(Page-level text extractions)
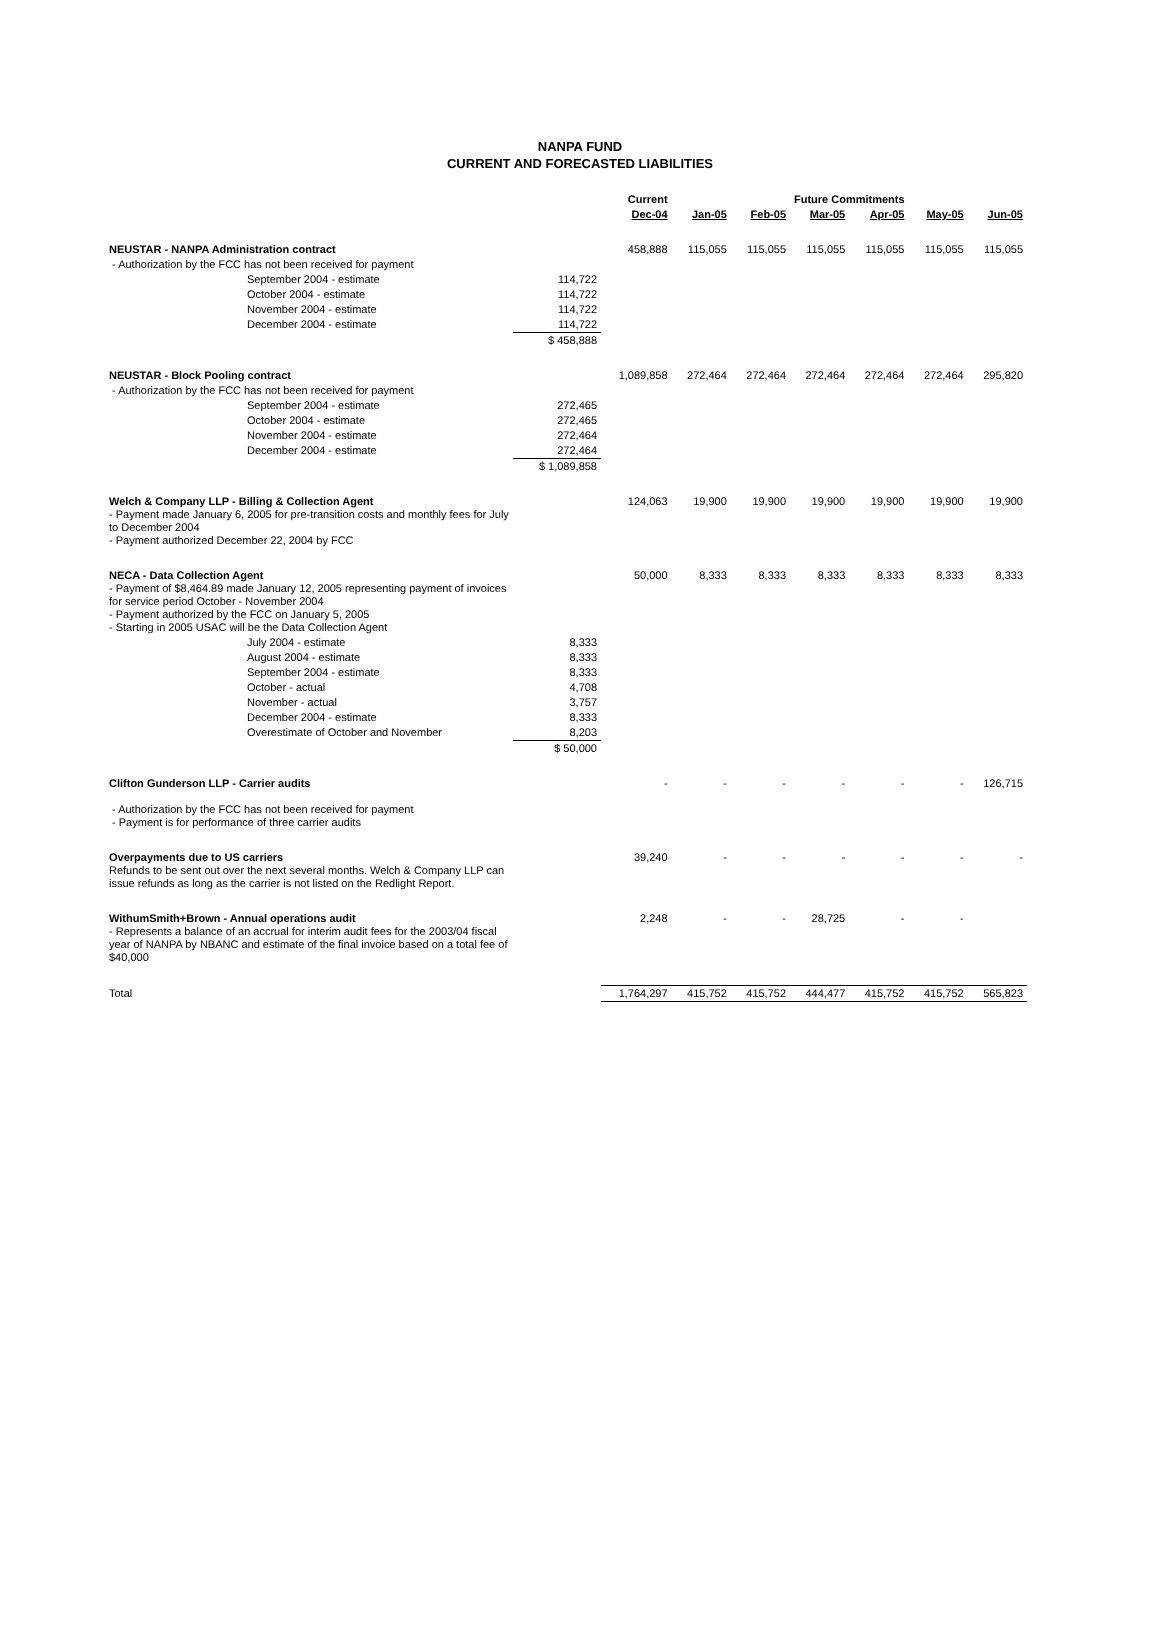NANPA FUND
CURRENT AND FORECASTED LIABILITIES
| | | Current | Future Commitments | | | | | |
| --- | --- | --- | --- | --- | --- | --- | --- | --- |
| | | Dec-04 | Jan-05 | Feb-05 | Mar-05 | Apr-05 | May-05 | Jun-05 |
| NEUSTAR - NANPA Administration contract | | 458,888 | 115,055 | 115,055 | 115,055 | 115,055 | 115,055 | 115,055 |
| - Authorization by the FCC has not been received for payment | | | | | | | | |
| September 2004 - estimate | 114,722 | | | | | | | |
| October 2004 - estimate | 114,722 | | | | | | | |
| November 2004 - estimate | 114,722 | | | | | | | |
| December 2004 - estimate | 114,722 | | | | | | | |
| | $ 458,888 | | | | | | | |
| NEUSTAR - Block Pooling contract | | 1,089,858 | 272,464 | 272,464 | 272,464 | 272,464 | 272,464 | 295,820 |
| - Authorization by the FCC has not been received for payment | | | | | | | | |
| September 2004 - estimate | 272,465 | | | | | | | |
| October 2004 - estimate | 272,465 | | | | | | | |
| November 2004 - estimate | 272,464 | | | | | | | |
| December 2004 - estimate | 272,464 | | | | | | | |
| | $ 1,089,858 | | | | | | | |
| Welch & Company LLP - Billing & Collection Agent - Payment made January 6, 2005 for pre-transition costs and monthly fees for July to December 2004 - Payment authorized December 22, 2004 by FCC | | 124,063 | 19,900 | 19,900 | 19,900 | 19,900 | 19,900 | 19,900 |
| NECA - Data Collection Agent - Payment of $8,464.89 made January 12, 2005 representing payment of invoices for service period October - November 2004 - Payment authorized by the FCC on January 5, 2005 - Starting in 2005 USAC will be the Data Collection Agent | | 50,000 | 8,333 | 8,333 | 8,333 | 8,333 | 8,333 | 8,333 |
| July 2004 - estimate | 8,333 | | | | | | | |
| August 2004 - estimate | 8,333 | | | | | | | |
| September 2004 - estimate | 8,333 | | | | | | | |
| October - actual | 4,708 | | | | | | | |
| November - actual | 3,757 | | | | | | | |
| December 2004 - estimate | 8,333 | | | | | | | |
| Overestimate of October and November | 8,203 | | | | | | | |
| | $ 50,000 | | | | | | | |
| Clifton Gunderson LLP - Carrier audits - Authorization by the FCC has not been received for payment - Payment is for performance of three carrier audits | | - | - | - | - | - | - | 126,715 |
| Overpayments due to US carriers Refunds to be sent out over the next several months. Welch & Company LLP can issue refunds as long as the carrier is not listed on the Redlight Report. | | 39,240 | - | - | - | - | - | - |
| WithumSmith+Brown - Annual operations audit - Represents a balance of an accrual for interim audit fees for the 2003/04 fiscal year of NANPA by NBANC and estimate of the final invoice based on a total fee of $40,000 | | 2,248 | - | - | 28,725 | - | - | |
| Total | | 1,764,297 | 415,752 | 415,752 | 444,477 | 415,752 | 415,752 | 565,823 |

**ASSIGNMENT:** Working through the entries above, copy every line in which "actual" is found.

**SOLUTION:**
| October - actual | 4,708 | | | | | | | |
| November - actual | 3,757 | | | | | | | |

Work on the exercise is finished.